На другой день Екатерина Павловна мне сообщила:

– Вам обещана отсрочка на десять дней. Завтра зайдите в ОГПУ – вам должны дать официальное разрешение.

На следующее утро человек в пенсне безмолвно и почти не глядя на меня протянул мне мое заявление с благоприятной резолюцией.

Дни летели стремительно и словно во мгле. Мы с мамой были у жены Бабаева, у жены Беляева. Я увидел дочку Романа Леонидовича Оленьку, худенькую девочку лет шести, без кровинки в лице, тихую не по-детски. Она родилась у них поздно, и Роман Леонидович, заждавшийся ребенка, души в ней не чаял. Она была особенно дружна с отцом. И она все эти восемь месяцев ждала, что вот-вот отворится дверь и войдет папа, который – непонятно куда и непонятно почему – так надолго уехал. Большие ее глаза смотрели недоуменно и ожидающе.

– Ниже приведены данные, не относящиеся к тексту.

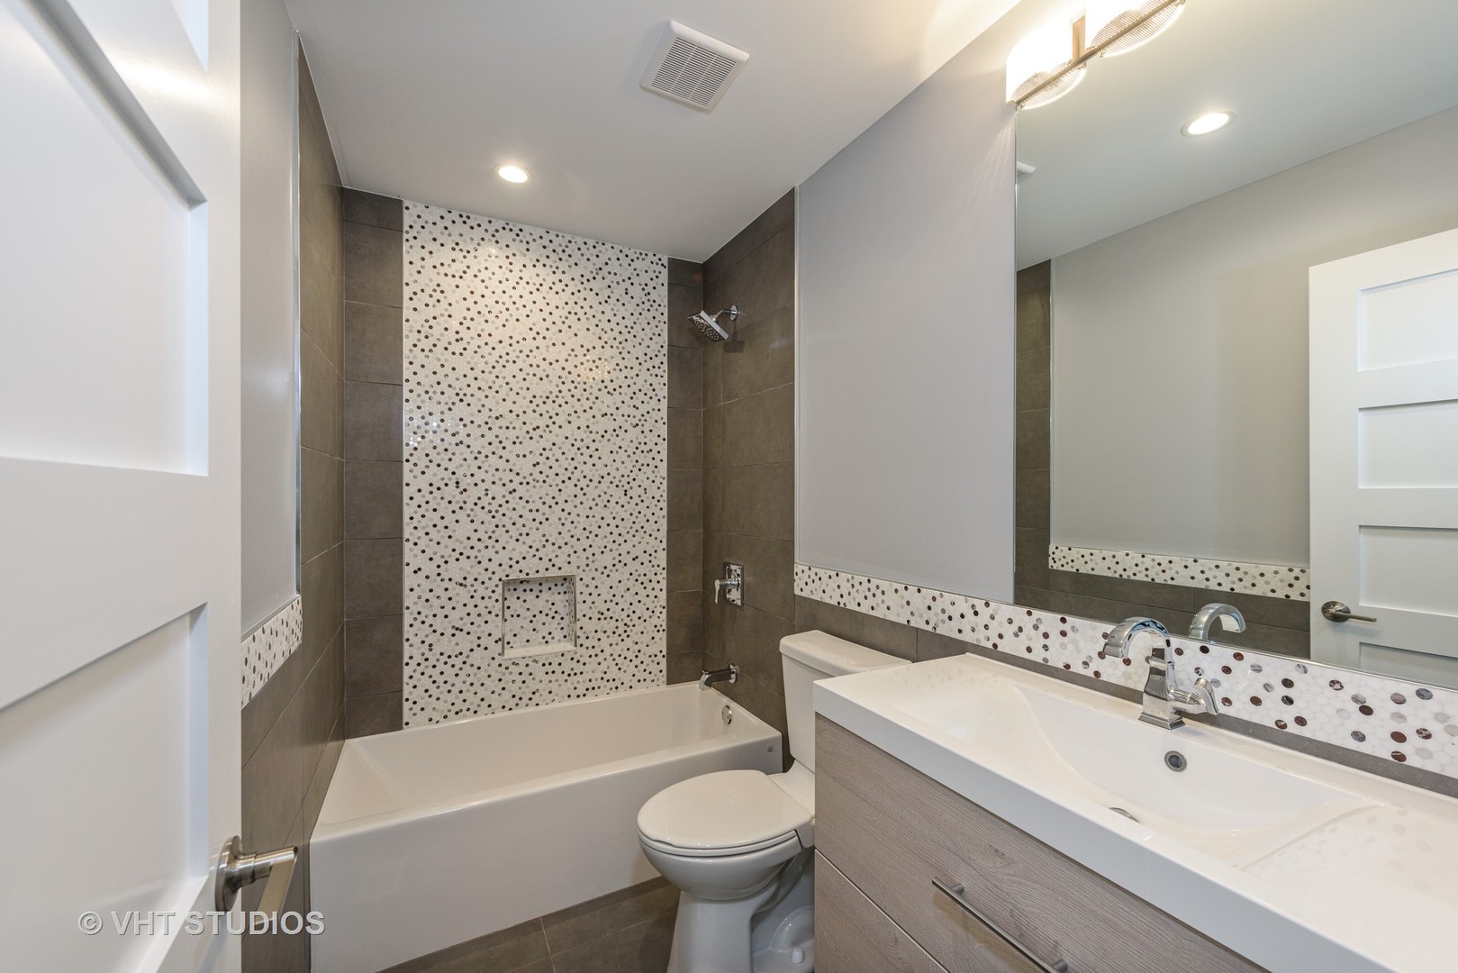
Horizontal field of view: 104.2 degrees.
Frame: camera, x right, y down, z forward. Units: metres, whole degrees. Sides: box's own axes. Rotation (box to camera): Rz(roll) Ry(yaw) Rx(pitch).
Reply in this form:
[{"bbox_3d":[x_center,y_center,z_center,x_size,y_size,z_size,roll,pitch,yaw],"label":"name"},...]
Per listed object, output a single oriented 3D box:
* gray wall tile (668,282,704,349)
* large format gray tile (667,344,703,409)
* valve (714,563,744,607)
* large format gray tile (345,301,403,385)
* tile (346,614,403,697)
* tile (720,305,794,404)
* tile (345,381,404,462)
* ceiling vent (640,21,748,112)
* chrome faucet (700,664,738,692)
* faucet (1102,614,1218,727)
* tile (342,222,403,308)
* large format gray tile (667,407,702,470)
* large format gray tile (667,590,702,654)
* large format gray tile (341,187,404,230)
[{"bbox_3d":[-0.216,-0.853,2.844,0.191,0.305,0.012,0,0,-28],"label":"gray wall tile"},{"bbox_3d":[-0.218,-0.552,2.863,0.193,0.307,0.010,0,0,-28],"label":"large format gray tile"},{"bbox_3d":[-0.020,0.446,2.571,0.095,0.179,0.173,0,0,-28],"label":"valve"},{"bbox_3d":[-1.387,-0.554,2.224,0.196,0.305,0.010,0,0,-28],"label":"large format gray tile"},{"bbox_3d":[-1.396,0.668,2.227,0.197,0.306,0.010,0,0,-28],"label":"tile"},{"bbox_3d":[0.114,-0.553,2.455,0.010,0.307,0.612,0,0,-28],"label":"tile"},{"bbox_3d":[-1.388,-0.249,2.222,0.196,0.305,0.010,0,0,-28],"label":"tile"},{"bbox_3d":[-0.097,-1.135,1.563,0.231,0.025,0.242,0,0,-28],"label":"ceiling vent"},{"bbox_3d":[-0.048,0.865,2.564,0.160,0.093,0.074,0,0,-28],"label":"chrome faucet"},{"bbox_3d":[0.739,0.330,0.978,0.202,0.200,0.113,0,0,-28],"label":"faucet"},{"bbox_3d":[-1.392,-0.862,2.235,0.197,0.306,0.010,0,0,-28],"label":"tile"},{"bbox_3d":[-0.219,-0.245,2.862,0.193,0.307,0.010,0,0,-28],"label":"large format gray tile"},{"bbox_3d":[-0.222,0.672,2.835,0.191,0.305,0.010,0,0,-28],"label":"large format gray tile"},{"bbox_3d":[-1.386,-1.077,2.227,0.196,0.133,0.010,0,0,-28],"label":"large format gray tile"}]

Несколько раз были мы у Грифцовых и у Фельдштейнов.

Зашел я и в «Academia». Грустно мне было смотреть на заменившую меня девушку, сидевшую за моим столом.

Когда я находился в тюрьме, мама была в издательстве у Эльсберга в надежде, что он прольет свет на мое дело, – быть может, нити от него тянутся к издательству. (Что я сижу по делу тети Лили и Володи – это ей почему-то в голову не приходило.) Мама мне рассказывала, что за то время, что я сидел, чутье у нее особенно обострилось. Она мгновенно отличала истинное сочувствие от показного, пустого внутри. И она уверяла, что Эльсберг, которого она тогда видела впервые, смотрел на нее неподдельно участливым взглядом. Верно, вспомнилась ему его катастрофа, вспомнилось, каково пришлось в пору его сидки мадам Шапирштейн. Вот так же добро и совсем не сверляще смотрел он и на меня, пока я вкратце рассказывал ему свою «эпопею». Он ни о чем не расспрашивал – он только очень внимательно, с живым интересом слушал. Прощаясь, он меня подбодрил: три года пройдут, мол, незаметно, потом милости просим опять в «Academia», а до тех пор он надеется прислать мне в Архангельск какой-нибудь заказ. В заключение беседы сказал, чтобы я по прибытии в Архангельск сообщил издательству свой адрес.